Clay is one of the most long lasting substances known to man. When archeologists excavate a dig, pottery fragments and clay figures are usually the best preserved of all the artifacts they unearth. With some luck, a piece of pottery can literally last thousands of years. According to John Hopkins University, ancient Mesopotamian cuneiform tablets may be dated as far back as 3400 BC. But despite its longevity, clay breaks very easily and it may even deteriorate if it is not kept under ideal conditions.
Select a place where you will showcase your sculpture. Your decision needs to be based on several considerations. Choose a pedestal or shelf that cannot be easily knocked over and which is to the side of common foot traffic. Pick a spot away from natural light if the sculpture is painted, as paints are fugitive.
Place museum wax on the bottom of your sculpture before you place it on its shelf or pedestal. Museum wax affixes the sculpture securely to its display in the event that it is bumped or there is some disaster such as an earthquake. It leaves no residue.

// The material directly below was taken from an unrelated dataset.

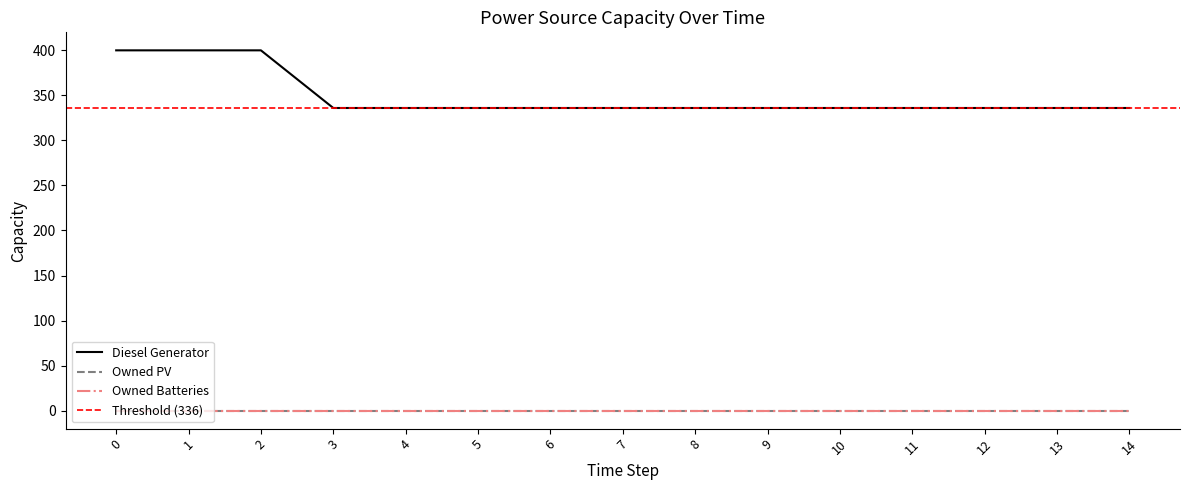

True or false: Owned Batteries and Diesel Generator cross at least once.

False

Carry the sculpture to its display, holding it securely with both hands. Place one hand on the bottom and another on the main body. Do not hold it by any fragile protrusions. If the sculpture is large, use two people to lift it onto a cart to transfer it. Have one person hold the sculpture and keep an eye out for obstacles as the other wheels the cart to the display.
Measure the humidity of the room with a barometer and adjust it by using a humidifier or dehumidifier. According to “The New Museum Registration Methods,” unglazed ceramics are best preserved with the humidity around 55%, while high-fired and glazed ceramics are hardier and can take a little more fluctuation. Ancient sculptures require a humidity between 40% to 50%. Make sure that the humidity and room temperature are unchanging.
Always wear cotton gloves when handling your sculpture, particularly if it is unglazed. Oils from the hands can seep into porous clay.